Recognizing that interdependent, cross-scale interactions determine macrosystem patterns of soil C distributions, vulnerability, and persistence, Bradford et al. (2021) review evidence that climate history shapes the functional traits of local decomposer communities, potentially mediating soil C dynamics and their response to environmental change. They argue that measurements, statistical analyses, and numeric models need to de-emphasize capturing the mean state of aggregated data, and instead focus on understanding multi-causal drivers of variance within and among ecosystems. In a separate study, Nave et al. (2021) illustrate how this can be done using a wealth of replicated data collected across NEON sites. Notably, their paper highlights that within-site replication reveals deeper insights into controls over soil C stocks that are obscured when looking at aggregated measurements among sites that span continental-scale gradients. Another example of how historical tendencies to focus on aggregated data can lead to a mismatch between the causal drivers of soil C stocks in measurements and models is demonstrated by Georgiou et al. (2021). They examined underlying assumptions made by three different soil biogeochemical models, confronting them with machine learning algorithms using globally-distributed soil profile data and gridded soil maps. They found that local-scale soil properties, estimated by soil texture, describe a significant amount of the spatial variation in soil C stocks, but modeled soil C stocks are strongly (and erroneously) related to temperature and plant productivity. These papers emphasize the need to coordinate large-scale research and monitoring activities with modeling efforts to fully leverage new insights into the biogeochemical dynamics of the world beneath our feet.

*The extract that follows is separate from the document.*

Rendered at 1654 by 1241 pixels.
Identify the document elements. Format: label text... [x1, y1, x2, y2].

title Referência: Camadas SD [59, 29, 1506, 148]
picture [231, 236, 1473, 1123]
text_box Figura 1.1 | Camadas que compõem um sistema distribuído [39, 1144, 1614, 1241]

The papers presented here reflect exciting insights into the controls on soil C pools and fluxes over larger spatial and temporal scales. Several themes emerged, including a decoupling of inputs from stocks (often assumed to be strong in models), high climate sensitivity in drylands, and the value in embracing the true complexity and heterogeneity of soils, in models as well as measurements. Papers in this special issue also illustrate that soil biogeochemistry is entering an era when large, coordinated measurements taken across multiple ecosystems over long periods of time are able to generate the datasets that allow us to start building more refined knowledge and understanding of the multi-scale controls over soil carbon stocks and fluxes. We are still at the outset and many knowledge gaps remain; all of the papers included here highlight challenges and opportunities for future research. We believe there is an important role for FAIR data principles (Findable, Accessible, Interoperable, Reusable) in this new era of long-term, large-scale soil data. Alongside improvements in data sharing and interoperability, continued efforts at coordinated data collection, new theoretical advances, integration among empiricists and modelers, and inclusive team science are needed to ensure we leverage soil C data for maximal insights, now and in the future.